• _Your instructions_
Every entry must appear in the output exactly as it does here.

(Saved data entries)
:::::

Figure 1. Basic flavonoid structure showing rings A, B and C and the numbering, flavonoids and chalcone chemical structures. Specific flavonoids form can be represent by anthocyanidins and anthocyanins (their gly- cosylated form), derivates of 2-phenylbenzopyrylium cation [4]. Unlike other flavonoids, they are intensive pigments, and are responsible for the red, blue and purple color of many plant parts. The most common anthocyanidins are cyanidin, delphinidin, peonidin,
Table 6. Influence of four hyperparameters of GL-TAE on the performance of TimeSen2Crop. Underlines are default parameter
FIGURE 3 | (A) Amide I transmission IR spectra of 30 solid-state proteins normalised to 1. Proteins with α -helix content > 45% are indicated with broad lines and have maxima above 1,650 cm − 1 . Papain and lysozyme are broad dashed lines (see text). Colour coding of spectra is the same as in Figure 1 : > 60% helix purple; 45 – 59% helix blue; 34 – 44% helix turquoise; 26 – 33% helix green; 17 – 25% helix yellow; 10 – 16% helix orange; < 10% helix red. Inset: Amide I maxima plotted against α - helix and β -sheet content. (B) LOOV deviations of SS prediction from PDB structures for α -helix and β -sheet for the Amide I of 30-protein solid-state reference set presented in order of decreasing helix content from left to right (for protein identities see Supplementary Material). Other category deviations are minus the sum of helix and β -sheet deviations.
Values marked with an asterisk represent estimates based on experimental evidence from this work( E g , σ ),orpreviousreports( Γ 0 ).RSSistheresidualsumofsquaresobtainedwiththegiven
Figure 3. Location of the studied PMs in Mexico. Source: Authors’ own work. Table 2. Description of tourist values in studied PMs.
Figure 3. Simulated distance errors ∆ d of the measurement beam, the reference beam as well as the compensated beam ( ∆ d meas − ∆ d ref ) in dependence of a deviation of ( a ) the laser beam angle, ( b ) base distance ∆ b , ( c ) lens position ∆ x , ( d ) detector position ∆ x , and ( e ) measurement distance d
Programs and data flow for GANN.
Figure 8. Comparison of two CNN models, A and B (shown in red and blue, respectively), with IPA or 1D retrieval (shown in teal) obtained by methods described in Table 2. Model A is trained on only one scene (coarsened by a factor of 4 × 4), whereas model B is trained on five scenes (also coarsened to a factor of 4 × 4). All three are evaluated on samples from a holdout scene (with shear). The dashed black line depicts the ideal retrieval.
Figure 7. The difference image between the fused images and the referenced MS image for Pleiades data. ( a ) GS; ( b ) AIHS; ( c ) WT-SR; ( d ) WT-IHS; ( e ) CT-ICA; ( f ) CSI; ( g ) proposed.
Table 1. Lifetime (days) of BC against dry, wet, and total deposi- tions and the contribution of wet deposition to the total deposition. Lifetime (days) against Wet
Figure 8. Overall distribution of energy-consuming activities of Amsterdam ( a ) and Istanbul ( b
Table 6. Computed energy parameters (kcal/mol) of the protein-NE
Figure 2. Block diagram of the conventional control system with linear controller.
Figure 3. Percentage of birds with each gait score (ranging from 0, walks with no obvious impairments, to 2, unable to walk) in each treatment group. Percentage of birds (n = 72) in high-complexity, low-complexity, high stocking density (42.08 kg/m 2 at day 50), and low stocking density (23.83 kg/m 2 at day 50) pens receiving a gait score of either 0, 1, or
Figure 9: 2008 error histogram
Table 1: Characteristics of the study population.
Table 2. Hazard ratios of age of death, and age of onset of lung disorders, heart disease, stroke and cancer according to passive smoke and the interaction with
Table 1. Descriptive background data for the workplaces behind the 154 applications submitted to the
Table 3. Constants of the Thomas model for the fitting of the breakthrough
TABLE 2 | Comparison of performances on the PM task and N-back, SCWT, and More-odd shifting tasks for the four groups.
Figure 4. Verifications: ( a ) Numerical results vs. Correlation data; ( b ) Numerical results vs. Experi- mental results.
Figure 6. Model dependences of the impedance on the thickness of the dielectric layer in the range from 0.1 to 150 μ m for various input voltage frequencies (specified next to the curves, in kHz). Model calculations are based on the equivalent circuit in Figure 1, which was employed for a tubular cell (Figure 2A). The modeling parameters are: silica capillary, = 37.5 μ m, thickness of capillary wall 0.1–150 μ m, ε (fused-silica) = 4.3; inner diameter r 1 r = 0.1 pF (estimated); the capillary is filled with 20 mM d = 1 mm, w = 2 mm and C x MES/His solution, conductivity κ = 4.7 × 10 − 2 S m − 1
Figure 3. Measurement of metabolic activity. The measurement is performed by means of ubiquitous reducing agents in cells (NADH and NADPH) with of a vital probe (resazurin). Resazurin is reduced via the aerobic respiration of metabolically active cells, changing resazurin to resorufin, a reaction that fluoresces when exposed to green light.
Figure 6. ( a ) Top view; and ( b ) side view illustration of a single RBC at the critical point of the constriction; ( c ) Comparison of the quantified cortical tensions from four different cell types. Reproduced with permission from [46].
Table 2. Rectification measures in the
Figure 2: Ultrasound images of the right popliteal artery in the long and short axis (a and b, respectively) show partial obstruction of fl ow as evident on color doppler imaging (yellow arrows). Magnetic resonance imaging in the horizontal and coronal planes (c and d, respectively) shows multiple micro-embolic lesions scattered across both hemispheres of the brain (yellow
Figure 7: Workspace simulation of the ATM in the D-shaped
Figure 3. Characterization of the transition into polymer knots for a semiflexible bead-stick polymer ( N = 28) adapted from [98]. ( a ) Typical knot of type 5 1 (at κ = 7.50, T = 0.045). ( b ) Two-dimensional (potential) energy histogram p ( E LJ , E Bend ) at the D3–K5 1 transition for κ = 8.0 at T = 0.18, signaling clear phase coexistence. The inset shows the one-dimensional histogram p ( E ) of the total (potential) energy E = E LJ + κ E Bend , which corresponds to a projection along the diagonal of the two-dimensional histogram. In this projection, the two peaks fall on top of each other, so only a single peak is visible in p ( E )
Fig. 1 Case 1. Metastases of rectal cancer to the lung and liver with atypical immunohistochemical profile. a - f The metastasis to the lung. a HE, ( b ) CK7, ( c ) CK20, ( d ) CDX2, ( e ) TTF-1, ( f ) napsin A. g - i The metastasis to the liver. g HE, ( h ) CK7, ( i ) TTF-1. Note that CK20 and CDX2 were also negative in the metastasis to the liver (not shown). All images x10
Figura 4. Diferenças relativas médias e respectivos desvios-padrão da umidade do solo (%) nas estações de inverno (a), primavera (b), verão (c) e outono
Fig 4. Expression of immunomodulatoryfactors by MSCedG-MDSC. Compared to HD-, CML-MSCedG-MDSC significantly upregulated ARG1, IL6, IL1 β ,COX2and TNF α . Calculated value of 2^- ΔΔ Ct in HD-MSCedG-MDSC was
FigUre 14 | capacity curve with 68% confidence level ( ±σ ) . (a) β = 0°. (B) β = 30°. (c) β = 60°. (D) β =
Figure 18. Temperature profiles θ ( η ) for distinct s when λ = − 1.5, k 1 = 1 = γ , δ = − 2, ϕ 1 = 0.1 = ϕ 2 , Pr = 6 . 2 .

:::::

• _Result of the task_
Figure 1. Basic flavonoid structure showing rings A, B and C and the numbering, flavonoids and chalcone chemical structures. Specific flavonoids form can be represent by anthocyanidins and anthocyanins (their gly- cosylated form), derivates of 2-phenylbenzopyrylium cation [4]. Unlike other flavonoids, they are intensive pigments, and are responsible for the red, blue and purple color of many plant parts. The most common anthocyanidins are cyanidin, delphinidin, peonidin,
Table 6. Influence of four hyperparameters of GL-TAE on the performance of TimeSen2Crop. Underlines are default parameter
FIGURE 3 | (A) Amide I transmission IR spectra of 30 solid-state proteins normalised to 1. Proteins with α -helix content > 45% are indicated with broad lines and have maxima above 1,650 cm − 1 . Papain and lysozyme are broad dashed lines (see text). Colour coding of spectra is the same as in Figure 1 : > 60% helix purple; 45 – 59% helix blue; 34 – 44% helix turquoise; 26 – 33% helix green; 17 – 25% helix yellow; 10 – 16% helix orange; < 10% helix red. Inset: Amide I maxima plotted against α - helix and β -sheet content. (B) LOOV deviations of SS prediction from PDB structures for α -helix and β -sheet for the Amide I of 30-protein solid-state reference set presented in order of decreasing helix content from left to right (for protein identities see Supplementary Material). Other category deviations are minus the sum of helix and β -sheet deviations.
Values marked with an asterisk represent estimates based on experimental evidence from this work( E g , σ ),orpreviousreports( Γ 0 ).RSSistheresidualsumofsquaresobtainedwiththegiven
Figure 3. Location of the studied PMs in Mexico. Source: Authors’ own work. Table 2. Description of tourist values in studied PMs.
Figure 3. Simulated distance errors ∆ d of the measurement beam, the reference beam as well as the compensated beam ( ∆ d meas − ∆ d ref ) in dependence of a deviation of ( a ) the laser beam angle, ( b ) base distance ∆ b , ( c ) lens position ∆ x , ( d ) detector position ∆ x , and ( e ) measurement distance d
Programs and data flow for GANN.
Figure 8. Comparison of two CNN models, A and B (shown in red and blue, respectively), with IPA or 1D retrieval (shown in teal) obtained by methods described in Table 2. Model A is trained on only one scene (coarsened by a factor of 4 × 4), whereas model B is trained on five scenes (also coarsened to a factor of 4 × 4). All three are evaluated on samples from a holdout scene (with shear). The dashed black line depicts the ideal retrieval.
Figure 7. The difference image between the fused images and the referenced MS image for Pleiades data. ( a ) GS; ( b ) AIHS; ( c ) WT-SR; ( d ) WT-IHS; ( e ) CT-ICA; ( f ) CSI; ( g ) proposed.
Table 1. Lifetime (days) of BC against dry, wet, and total deposi- tions and the contribution of wet deposition to the total deposition. Lifetime (days) against Wet
Figure 8. Overall distribution of energy-consuming activities of Amsterdam ( a ) and Istanbul ( b
Table 6. Computed energy parameters (kcal/mol) of the protein-NE
Figure 2. Block diagram of the conventional control system with linear controller.
Figure 3. Percentage of birds with each gait score (ranging from 0, walks with no obvious impairments, to 2, unable to walk) in each treatment group. Percentage of birds (n = 72) in high-complexity, low-complexity, high stocking density (42.08 kg/m 2 at day 50), and low stocking density (23.83 kg/m 2 at day 50) pens receiving a gait score of either 0, 1, or
Figure 9: 2008 error histogram
Table 1: Characteristics of the study population.
Table 2. Hazard ratios of age of death, and age of onset of lung disorders, heart disease, stroke and cancer according to passive smoke and the interaction with
Table 1. Descriptive background data for the workplaces behind the 154 applications submitted to the
Table 3. Constants of the Thomas model for the fitting of the breakthrough
TABLE 2 | Comparison of performances on the PM task and N-back, SCWT, and More-odd shifting tasks for the four groups.
Figure 4. Verifications: ( a ) Numerical results vs. Correlation data; ( b ) Numerical results vs. Experi- mental results.
Figure 6. Model dependences of the impedance on the thickness of the dielectric layer in the range from 0.1 to 150 μ m for various input voltage frequencies (specified next to the curves, in kHz). Model calculations are based on the equivalent circuit in Figure 1, which was employed for a tubular cell (Figure 2A). The modeling parameters are: silica capillary, = 37.5 μ m, thickness of capillary wall 0.1–150 μ m, ε (fused-silica) = 4.3; inner diameter r 1 r = 0.1 pF (estimated); the capillary is filled with 20 mM d = 1 mm, w = 2 mm and C x MES/His solution, conductivity κ = 4.7 × 10 − 2 S m − 1
Figure 3. Measurement of metabolic activity. The measurement is performed by means of ubiquitous reducing agents in cells (NADH and NADPH) with of a vital probe (resazurin). Resazurin is reduced via the aerobic respiration of metabolically active cells, changing resazurin to resorufin, a reaction that fluoresces when exposed to green light.
Figure 6. ( a ) Top view; and ( b ) side view illustration of a single RBC at the critical point of the constriction; ( c ) Comparison of the quantified cortical tensions from four different cell types. Reproduced with permission from [46].
Table 2. Rectification measures in the
Figure 2: Ultrasound images of the right popliteal artery in the long and short axis (a and b, respectively) show partial obstruction of fl ow as evident on color doppler imaging (yellow arrows). Magnetic resonance imaging in the horizontal and coronal planes (c and d, respectively) shows multiple micro-embolic lesions scattered across both hemispheres of the brain (yellow
Figure 7: Workspace simulation of the ATM in the D-shaped
Figure 3. Characterization of the transition into polymer knots for a semiflexible bead-stick polymer ( N = 28) adapted from [98]. ( a ) Typical knot of type 5 1 (at κ = 7.50, T = 0.045). ( b ) Two-dimensional (potential) energy histogram p ( E LJ , E Bend ) at the D3–K5 1 transition for κ = 8.0 at T = 0.18, signaling clear phase coexistence. The inset shows the one-dimensional histogram p ( E ) of the total (potential) energy E = E LJ + κ E Bend , which corresponds to a projection along the diagonal of the two-dimensional histogram. In this projection, the two peaks fall on top of each other, so only a single peak is visible in p ( E )
Fig. 1 Case 1. Metastases of rectal cancer to the lung and liver with atypical immunohistochemical profile. a - f The metastasis to the lung. a HE, ( b ) CK7, ( c ) CK20, ( d ) CDX2, ( e ) TTF-1, ( f ) napsin A. g - i The metastasis to the liver. g HE, ( h ) CK7, ( i ) TTF-1. Note that CK20 and CDX2 were also negative in the metastasis to the liver (not shown). All images x10
Figura 4. Diferenças relativas médias e respectivos desvios-padrão da umidade do solo (%) nas estações de inverno (a), primavera (b), verão (c) e outono
Fig 4. Expression of immunomodulatoryfactors by MSCedG-MDSC. Compared to HD-, CML-MSCedG-MDSC significantly upregulated ARG1, IL6, IL1 β ,COX2and TNF α . Calculated value of 2^- ΔΔ Ct in HD-MSCedG-MDSC was
FigUre 14 | capacity curve with 68% confidence level ( ±σ ) . (a) β = 0°. (B) β = 30°. (c) β = 60°. (D) β =
Figure 18. Temperature profiles θ ( η ) for distinct s when λ = − 1.5, k 1 = 1 = γ , δ = − 2, ϕ 1 = 0.1 = ϕ 2 , Pr = 6 . 2 .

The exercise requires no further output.